Eux sur la photo Hélène Gestern

barthes.jpgLa première page a quelque chose de délicieusement surrané, une belle femme, deux hommes, une complicité, un instant fixé. A chaque fois que je lis une description de photo, je pense à ce qu'en a dit Barthes (je sais, ça fait pédante, mais c'est vrai) dans La chambre noire ; quelque chose qui dit dans que lorsqu'on regarde une photo, on regarde forcément la mort d'un instant. (Evidemment, c'est plus long et c'est mieux dit, mais j'ai la flemme d'aller chercher l'extrait).
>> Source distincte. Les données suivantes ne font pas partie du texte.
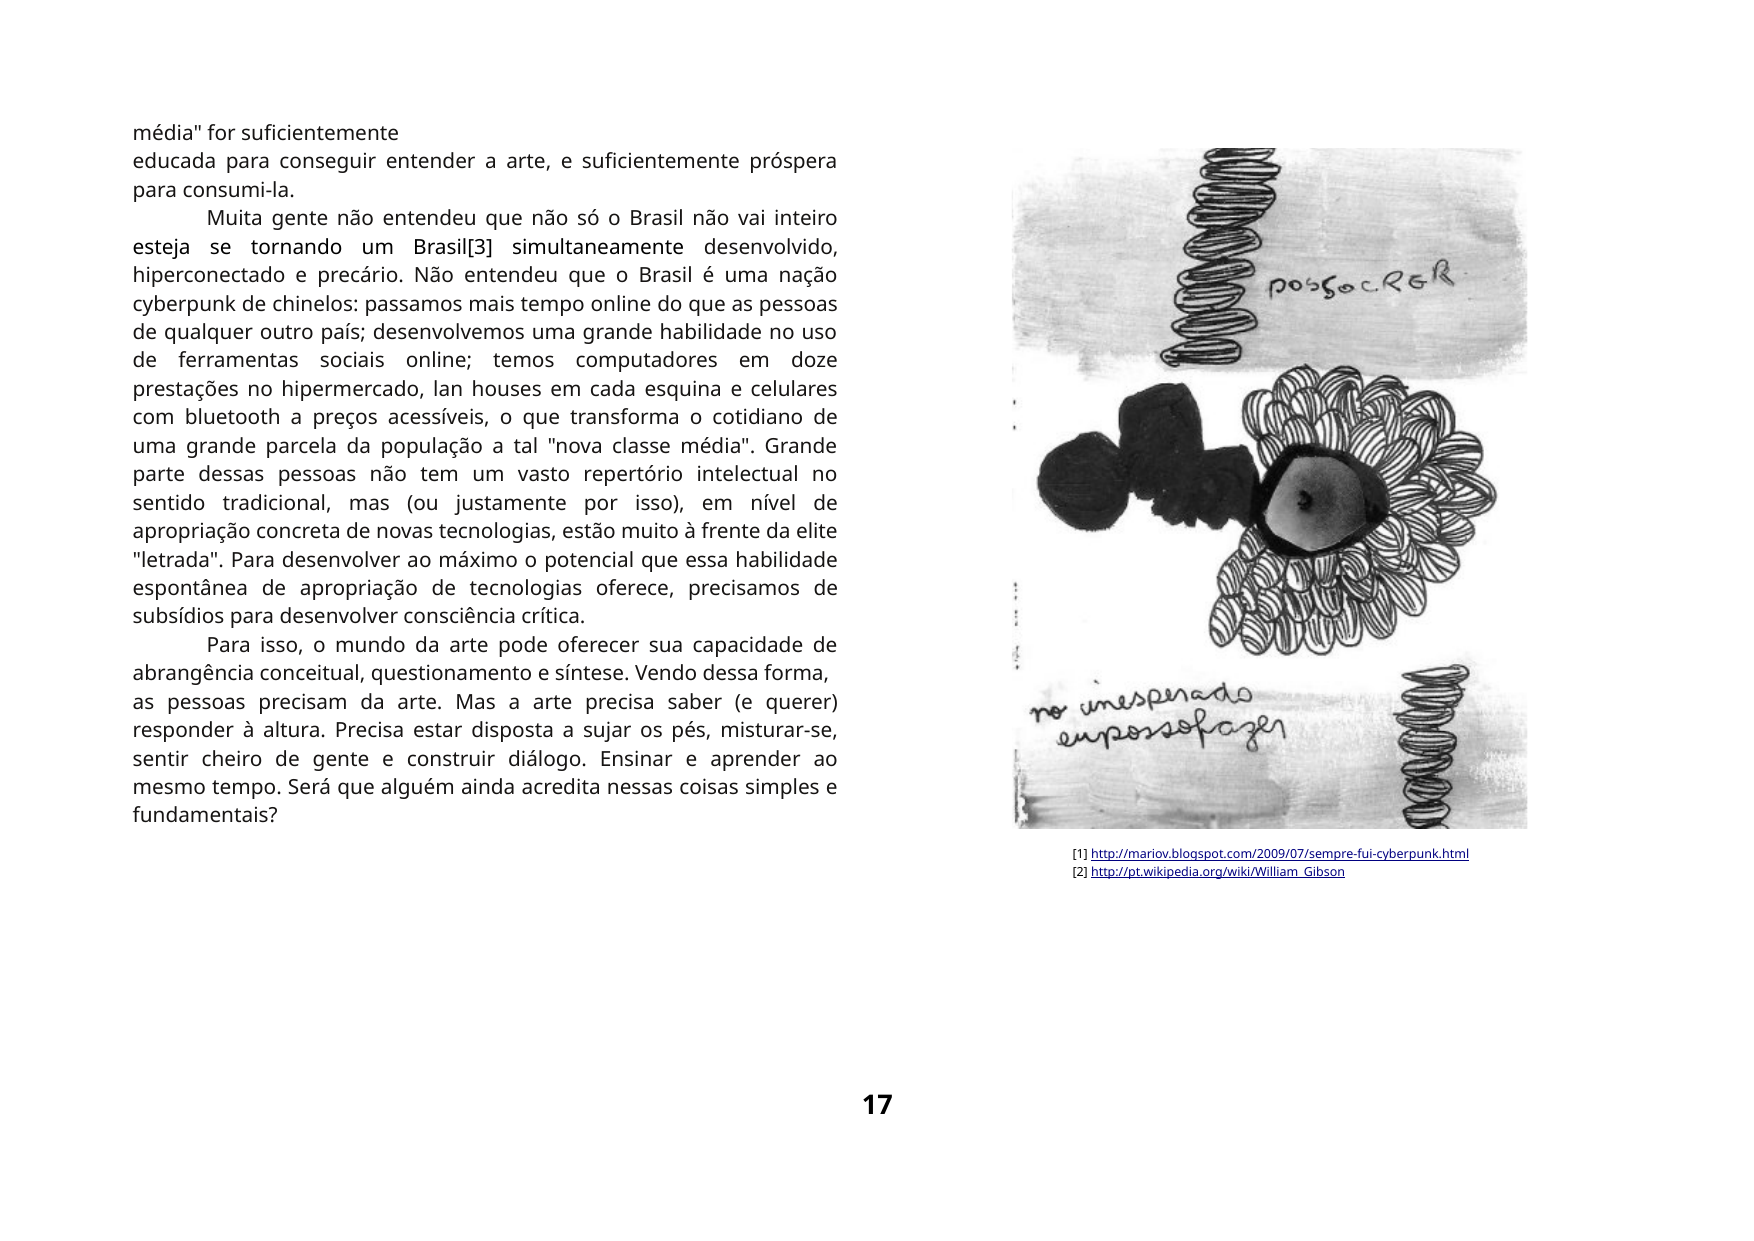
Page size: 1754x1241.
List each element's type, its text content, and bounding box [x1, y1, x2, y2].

text [2] http://pt.wikipedia.org/wiki/William_Gibson [1072, 863, 1628, 880]
text média" for suficientemente [132, 118, 838, 147]
text as pessoas precisam da arte. Mas a arte precisa saber (e querer) responder à altura. Precisa estar disposta a sujar os pés, misturar-se, sentir cheiro de gente e construir diálogo. Ensinar e aprender ao mesmo tempo. Será que alguém ainda acredita nessas coisas simples e fundamentais? [132, 687, 838, 829]
text educada para conseguir entender a arte, e suficientemente próspera para consumi-la. [132, 147, 838, 203]
text Muita gente não entendeu que não só o Brasil não vai inteiro esteja se tornando um Brasil[3] simultaneamente desenvolvido, hiperconectado e precário. Não entendeu que o Brasil é uma nação cyberpunk de chinelos: passamos mais tempo online do que as pessoas de qualquer outro país; desenvolvemos uma grande habilidade no uso de ferramentas sociais online; temos computadores em doze prestações no hipermercado, lan houses em cada esquina e celulares com bluetooth a preços acessíveis, o que transforma o cotidiano de uma grande parcela da população a tal "nova classe média". Grande parte dessas pessoas não tem um vasto repertório intelectual no sentido tradicional, mas (ou justamente por isso), em nível de apropriação concreta de novas tecnologias, estão muito à frente da elite "letrada". Para desenvolver ao máximo o potencial que essa habilidade espontânea de apropriação de tecnologias oferece, precisamos de subsídios para desenvolver consciência crítica. [132, 203, 838, 630]
picture [1011, 148, 1528, 829]
text Para isso, o mundo da arte pode oferecer sua capacidade de abrangência conceitual, questionamento e síntese. Vendo dessa forma, [132, 630, 838, 687]
text [1] http://mariov.blogspot.com/2009/07/sempre-fui-cyberpunk.html [1072, 846, 1628, 863]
Je ne sais pas pourquoi, ça résonne juste, pour moi en tout cas. Je ne pense jamais à ça lorsque je regarde une photo, une vraie, celle de ma vie normale, mais uniquement quand j'en trouve une dans les livres. (J'arrête ma psycho à deux balles, les A. sont moqueuses)

Une femme, Hélène, ne sait rien de sa mère, sauf que la belle femme, à la raquette de tennis, sur la première photo, c'est elle, rien de rien du tout d'autre, à un point que s'en est quand même quelque peu artificiel.  Pourquoi qu'elle a pas régi avant que son père soit mort et sa belle mère atteinte de la maladie d'Alzermer ? (Trop fastoche Alzermer ....) Donc, au lieu de demander avant, elle a passé une petite annonce dans Libération après. Un certain Stéphane répond, un des deux hommes de la hoto, c'est son père, sauf que lui non plus ne sait rien de rien. Le fils du troisième, on saura plus tard pourquoi il ne risquait pas de se manifester. Une mère disparue dans la nature depuis l'enfance, un père mort depuis des années mais qui, même vivant, était un fantôme, atone. Sans être devin, c'est bon, on a vite compris, et pourtant, malgré quelques platitudes et un côté  bleuette, peut-être dû au côté roman épistolaire, résurgences du truc machin chouette des amateurs d'épluchures de patates, et avec un goût de pépin de pommes dans la bouche, je me suis laissée prendre par les circonvolutions autour d'un secret de polichinelle.

Pour une fois, je mets un extrait pour que l'on m'excuse ce penchant pour les ritournelles nostalgiques.

 La photographie a fixé pour toujours trois silhouettes en plein soleil, deux hommes et une femme. Ils sont tout de blanc vêtus et tiennent une raquette à la main. La jeune femme se trouve au milieu : l’homme qui est à sa droite, assez grand, est penché vers elle, comme s’il était sur le point de lui dire quelque chose. Le deuxième homme, à sa gauche, se tient un peu en retrait, une jambe fléchie, et prend appui sur sa raquette, dans une posture humoristique à la Charlie Chaplin. Tous trois ont l’air d’avoir environ trente ans, mais peu être le plus grand est-il un peu plus âgé. Le paysage en arrière-plan, que masquent en partie les volumes d’une installation sportive, est à la fois alpin et sylvestre : un massif, encore blanc à son sommet, ferme la perspective, en imprimant sur la scène une allure irréelle de carte postale. 

Tout, dans ce portrait de groupe, respire la légèreté et l’insouciance mondaine.